KDRT memang bukan satu-satunya penyebab perceraian. Ada banyak hal mulai ketidakharmonisan rumah tangga, hadirnya pihak ketiga, masalah tanggung jawab, dan lainnya. Dalam hal perceraian, tidak semuanya disebabkan oleh KDRT. Menurut laman resmi pengadilan agama Sleman, pa-slemankab.go.id dari bulan April-Agustus 2016, terdapat 272 kasus pengajuan perceraian dengan alasan sudah tidak harmonis, 150 buah kasus karena tidak bertanggung jawab, 46 kasus karena faktor ekonomi, 26 kasus karena pihak ketiga, dan 9 kasus karena persoalan akhlak.

Sementara di Bantul, dilaporkan terdapat 197 kasus pengajuan cerai dengan alasan sudah tidak harmonis, 114 kasus karena tidak bertanggung jawab, 73 kasus karena faktor ekonomi, 53 kasus karena pihak ketiga, dan 9 kasus karena persoalan akhlak selama periode April-Agustus 2016.

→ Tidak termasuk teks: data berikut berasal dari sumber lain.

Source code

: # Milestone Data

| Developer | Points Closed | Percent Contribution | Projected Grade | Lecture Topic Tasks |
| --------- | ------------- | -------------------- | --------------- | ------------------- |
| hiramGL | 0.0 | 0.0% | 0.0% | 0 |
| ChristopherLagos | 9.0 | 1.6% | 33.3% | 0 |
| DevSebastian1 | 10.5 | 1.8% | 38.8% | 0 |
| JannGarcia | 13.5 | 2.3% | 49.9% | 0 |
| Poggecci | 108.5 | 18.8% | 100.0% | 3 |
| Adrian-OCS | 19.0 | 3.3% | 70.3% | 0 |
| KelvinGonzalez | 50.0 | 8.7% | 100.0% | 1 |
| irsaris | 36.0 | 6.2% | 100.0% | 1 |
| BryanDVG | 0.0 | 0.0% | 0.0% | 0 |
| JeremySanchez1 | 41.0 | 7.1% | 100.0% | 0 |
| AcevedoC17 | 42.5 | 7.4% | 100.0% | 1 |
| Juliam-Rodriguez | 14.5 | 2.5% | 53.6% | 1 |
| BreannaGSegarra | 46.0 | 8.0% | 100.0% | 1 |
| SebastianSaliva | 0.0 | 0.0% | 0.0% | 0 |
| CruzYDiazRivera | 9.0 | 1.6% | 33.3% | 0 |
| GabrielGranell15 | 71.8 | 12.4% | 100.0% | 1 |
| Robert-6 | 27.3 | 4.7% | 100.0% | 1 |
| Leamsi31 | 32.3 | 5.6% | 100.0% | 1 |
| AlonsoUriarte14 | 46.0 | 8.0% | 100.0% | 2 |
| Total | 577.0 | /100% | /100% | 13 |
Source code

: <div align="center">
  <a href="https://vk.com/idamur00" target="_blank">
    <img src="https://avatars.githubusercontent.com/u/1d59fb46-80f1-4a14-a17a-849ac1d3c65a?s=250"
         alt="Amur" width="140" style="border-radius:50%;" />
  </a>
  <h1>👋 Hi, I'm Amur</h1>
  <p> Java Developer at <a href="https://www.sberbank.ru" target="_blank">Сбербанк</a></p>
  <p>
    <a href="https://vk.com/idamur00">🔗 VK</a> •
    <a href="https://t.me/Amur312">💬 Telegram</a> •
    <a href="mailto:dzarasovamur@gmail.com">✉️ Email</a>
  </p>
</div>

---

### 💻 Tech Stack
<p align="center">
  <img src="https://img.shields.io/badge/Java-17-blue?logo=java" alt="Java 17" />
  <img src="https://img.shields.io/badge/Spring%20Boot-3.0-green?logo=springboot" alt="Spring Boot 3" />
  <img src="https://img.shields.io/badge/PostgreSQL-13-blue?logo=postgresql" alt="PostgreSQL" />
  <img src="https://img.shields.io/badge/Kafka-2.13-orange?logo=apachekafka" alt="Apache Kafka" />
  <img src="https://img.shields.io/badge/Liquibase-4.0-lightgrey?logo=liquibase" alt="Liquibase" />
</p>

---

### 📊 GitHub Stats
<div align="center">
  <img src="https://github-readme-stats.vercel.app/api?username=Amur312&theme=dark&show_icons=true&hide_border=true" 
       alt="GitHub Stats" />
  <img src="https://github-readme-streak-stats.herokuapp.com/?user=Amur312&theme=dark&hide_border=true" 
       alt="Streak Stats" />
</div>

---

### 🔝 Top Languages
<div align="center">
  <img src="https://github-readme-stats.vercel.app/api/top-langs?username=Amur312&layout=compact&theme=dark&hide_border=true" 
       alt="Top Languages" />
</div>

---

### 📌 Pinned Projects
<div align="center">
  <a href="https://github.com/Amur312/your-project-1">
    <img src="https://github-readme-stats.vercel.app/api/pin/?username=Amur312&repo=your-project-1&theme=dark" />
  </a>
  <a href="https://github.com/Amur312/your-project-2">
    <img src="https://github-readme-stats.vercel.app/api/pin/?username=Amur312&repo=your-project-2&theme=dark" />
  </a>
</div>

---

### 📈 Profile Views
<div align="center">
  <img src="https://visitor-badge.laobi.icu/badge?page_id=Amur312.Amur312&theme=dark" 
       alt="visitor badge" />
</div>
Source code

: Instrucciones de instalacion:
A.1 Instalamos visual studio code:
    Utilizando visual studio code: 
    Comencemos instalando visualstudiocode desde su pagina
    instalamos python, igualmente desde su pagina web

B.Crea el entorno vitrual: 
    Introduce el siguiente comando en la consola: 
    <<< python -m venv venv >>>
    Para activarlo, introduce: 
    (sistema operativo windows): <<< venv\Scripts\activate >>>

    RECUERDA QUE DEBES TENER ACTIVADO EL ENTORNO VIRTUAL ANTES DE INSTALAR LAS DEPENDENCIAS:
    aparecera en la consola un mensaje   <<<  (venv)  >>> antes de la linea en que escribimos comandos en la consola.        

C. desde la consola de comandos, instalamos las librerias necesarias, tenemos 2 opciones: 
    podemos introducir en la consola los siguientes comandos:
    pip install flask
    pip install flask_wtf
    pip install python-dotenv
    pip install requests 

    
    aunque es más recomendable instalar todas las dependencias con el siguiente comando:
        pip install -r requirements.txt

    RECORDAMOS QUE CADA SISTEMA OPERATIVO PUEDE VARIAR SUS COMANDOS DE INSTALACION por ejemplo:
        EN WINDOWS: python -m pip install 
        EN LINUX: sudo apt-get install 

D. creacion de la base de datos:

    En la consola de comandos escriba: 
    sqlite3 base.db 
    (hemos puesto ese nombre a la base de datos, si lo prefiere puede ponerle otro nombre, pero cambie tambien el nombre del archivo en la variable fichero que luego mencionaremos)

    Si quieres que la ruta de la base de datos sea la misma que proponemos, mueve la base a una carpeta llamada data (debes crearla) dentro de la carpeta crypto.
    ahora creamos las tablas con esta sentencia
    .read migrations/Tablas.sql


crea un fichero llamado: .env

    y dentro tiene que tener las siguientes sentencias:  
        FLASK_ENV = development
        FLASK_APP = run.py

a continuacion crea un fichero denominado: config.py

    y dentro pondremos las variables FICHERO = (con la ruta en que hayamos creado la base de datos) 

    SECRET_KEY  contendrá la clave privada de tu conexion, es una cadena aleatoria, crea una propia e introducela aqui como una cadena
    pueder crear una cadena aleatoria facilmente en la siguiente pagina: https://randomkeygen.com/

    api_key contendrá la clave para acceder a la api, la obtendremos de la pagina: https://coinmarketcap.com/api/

Wakil Panitera Pengadilan Tinggi Agama (PTA) Yogyakarta, Sujarwo di Yogyakarta mengakui bahwa penyebab perceraian didominasi faktor ketidakharmonisan rumah tangga yang diikuti tidak adanya tanggung jawab suami serta faktor ekonomi.

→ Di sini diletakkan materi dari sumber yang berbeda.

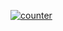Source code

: 

[![counter](https://hrt4qcam2l.execute-api.ap-northeast-1.amazonaws.com/dev/counter/aki-lua87/access-counter)](https://github.com/aki-lua87/access-counter)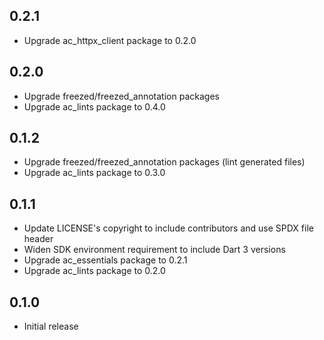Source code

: ## 0.2.1

- Upgrade ac_httpx_client package to 0.2.0

## 0.2.0

- Upgrade freezed/freezed_annotation packages
- Upgrade ac_lints package to 0.4.0

## 0.1.2

- Upgrade freezed/freezed_annotation packages (lint generated files)
- Upgrade ac_lints package to 0.3.0

## 0.1.1

- Update LICENSE's copyright to include contributors and use SPDX file header
- Widen SDK environment requirement to include Dart 3 versions
- Upgrade ac_essentials package to 0.2.1
- Upgrade ac_lints package to 0.2.0

## 0.1.0

- Initial release
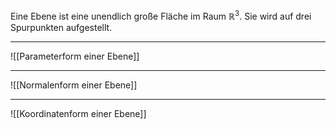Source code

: Eine Ebene ist eine unendlich große Fläche im Raum $\mathbb{R}^3$.
Sie wird auf drei Spurpunkten aufgestellt.

---
![[Parameterform einer Ebene]]

----
![[Normalenform einer Ebene]]

---
![[Koordinatenform einer Ebene]]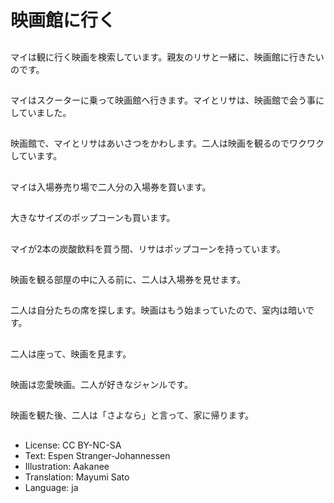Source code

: # 映画館に行く

##
マイは観に行く映画を検索しています。親友のリサと一緒に、映画館に行きたいのです。

##
マイはスクーターに乗って映画館へ行きます。マイとリサは、映画館で会う事にしていました。

##
映画館で、マイとリサはあいさつをかわします。二人は映画を観るのでワクワクしています。

##
マイは入場券売り場で二人分の入場券を買います。

##
大きなサイズのポップコーンも買います。

##
マイが2本の炭酸飲料を買う間、リサはポップコーンを持っています。

##
映画を観る部屋の中に入る前に、二人は入場券を見せます。

##
二人は自分たちの席を探します。映画はもう始まっていたので、室内は暗いです。

##
二人は座って、映画を見ます。

##
映画は恋愛映画。二人が好きなジャンルです。

##
映画を観た後、二人は「さよなら」と言って、家に帰ります。

##
* License: CC BY-NC-SA
* Text: Espen Stranger-Johannessen
* Illustration: Aakanee
* Translation: Mayumi Sato
* Language: ja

"Ketidakharmonisan seperti sering terjadi pertengkaran dalam rumah tangga memang masih menjadi alasan pengajuan gugatan cerai baik dari pihak istri maupun suami di Yogyakarta," kata Sujarwo, seperti dikutip dari Antara.

Pengadilan Tinggi Agama Yogyakarta merilis kasus perceraian tahun 2012 mencapai 5.440 perkara. Tahun 2013, hingga bulan Agustus kasus perceraian meningkat menjadi 3.592 kasus.

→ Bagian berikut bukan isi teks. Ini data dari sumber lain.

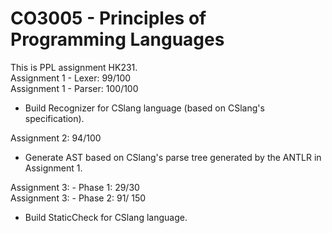 # CO3005 - Principles of Programming Languages
This is PPL assignment HK231.\
Assignment 1 - Lexer: 99/100\
Assignment 1 - Parser: 100/100
* Build Recognizer for CSlang language (based on CSlang's specification).

Assignment 2: 94/100

* Generate AST based on CSlang's parse tree generated by the ANTLR in Assignment 1.

Assignment 3: - Phase 1: 29/30\
Assignment 3: - Phase 2: 91/ 150
* Build StaticCheck for CSlang language.
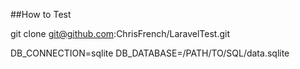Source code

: ##How to Test 

git clone git@github.com:ChrisFrench/LaravelTest.git 


DB_CONNECTION=sqlite
DB_DATABASE=/PATH/TO/SQL/data.sqlite 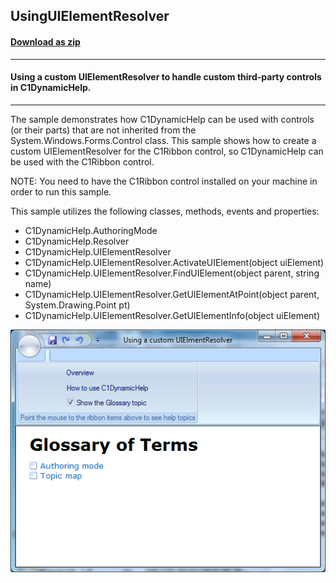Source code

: ## UsingUIElementResolver
#### [Download as zip](https://grapecity.github.io/DownGit/#/home?url=https://github.com/GrapeCity/ComponentOne-WinForms-Samples/tree/master/NetFramework\DynamicHelp\CS\UsingUIElementResolver)
____
#### Using a custom UIElementResolver to handle custom third-party controls in C1DynamicHelp.
____
The sample demonstrates how C1DynamicHelp can be used with controls (or their parts) that are not inherited from the System.Windows.Forms.Control class.
This sample shows how to create a custom UIElementResolver for the C1Ribbon control, so C1DynamicHelp can be used with the C1Ribbon control.

NOTE: You need to have the C1Ribbon control installed on your machine in order to run this sample.

This sample utilizes the following classes, methods, events and properties:

* C1DynamicHelp.AuthoringMode
* C1DynamicHelp.Resolver
* C1DynamicHelp.UIElementResolver
* C1DynamicHelp.UIElementResolver.ActivateUIElement(object uiElement)
* C1DynamicHelp.UIElementResolver.FindUIElement(object parent, string name)
* C1DynamicHelp.UIElementResolver.GetUIElementAtPoint(object parent, System.Drawing.Point pt)
* C1DynamicHelp.UIElementResolver.GetUIElementInfo(object uiElement)

![screenshot](screenshot.PNG)
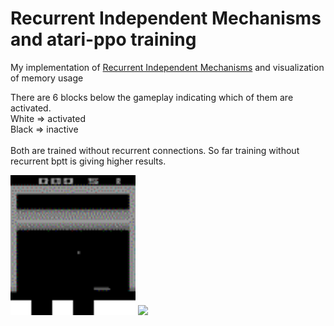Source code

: # Recurrent Independent Mechanisms and atari-ppo training
My implementation of [Recurrent Independent Mechanisms](https://arxiv.org/pdf/1909.10893.pdf) and visualization of memory usage

There are 6 blocks below the gameplay indicating which of them are activated. \
White => activated \
Black => inactive \
<br/>
Both are trained without recurrent connections. So far training without recurrent bptt is giving higher results.

<img src="breakout_3.gif" width="200">

<img src="Zaxxon_7800.gif" width="200">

Sujarwo mengatakan, dari angka 3.592 kasus perceraian yang ada di Yogyakarta, sebagian besar adalah kategori gugatan cerai yang diajukan oleh pihak istri dengan jumlah mencapai 2.444 perkara. Sementara untuk cerai yang diajukan oleh pihak suami (talaq) sebanyak 1.148 perkara.

Data dari Sistem Informasi Penelusuran Perkara (SIPP) pengadilan negeri (PN) Bantul dan Sleman menunjukkan terdapat 280 kasus perceraian yang sudah diputuskan sejak bulan Januari 2015-Agustus 2016. Rinciannya, 80 buah kasus terjadi di Bantul dan 200 kasus terjadi di Sleman.

Memilih Bercerai

Melihat fenomena itu Manajer Divisi Humas dan Media Rifka Annisa, Defirentia One M menjelaskan bila konstruksi sosial yang menomorduakan perempuan berperan besar dalam persoalan kekerasan rumah tangga dan perceraian.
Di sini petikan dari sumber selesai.